I have an index whose documents have two fields (actually more like 800 fields but the other fields won't concern us here):
- The
contents
field contains the analyzed/tokenized text of the document. The query string is searched for in this field. - The
category
field contains the single category identifier of the document. There are about 2500 different categories, and a document may occur in several of them (i.e. a document may have multiplecategory
entries. The results are filtered by this field.
The index contains about 20 mio. documents and is 5 GB in size.
The index is queried with a user-provided query string, plus an optional set of a few categories the user is not interested in. The question is: how can I remove those documents matching not only the query string but also the unwanted categories.

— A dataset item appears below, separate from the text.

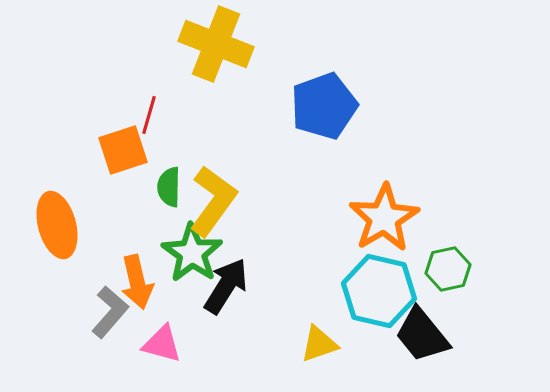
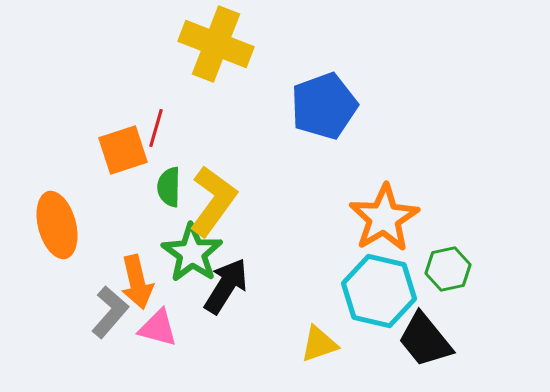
red line: moved 7 px right, 13 px down
black trapezoid: moved 3 px right, 5 px down
pink triangle: moved 4 px left, 16 px up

I could use a BooleanQuery
with a MUST_NOT
clause, i.e. something like this:
BooleanQuery q = new BooleanQuery();
q.add(contentQuery, BooleanClause.MUST);
for (String unwanted: unwantedCategories) {
q.add(new TermsQuery(new Term("category", unwanted), BooleanClause.MUST_NOT);
}
Is there a way to do this with Lucene filters? Performance is an issue here, and there will only be a few, recurring, variants of unwantedCategories
, so a CachingWrapperFilter
would probably help a lot. Also, due to the way the Lucene queries are generated in the existing code base, it is difficult to fit this in, whereas an extra Filter
could be introduced easily.
In other words, How do I create a Filter
based on what terms must _not_ occur in a document?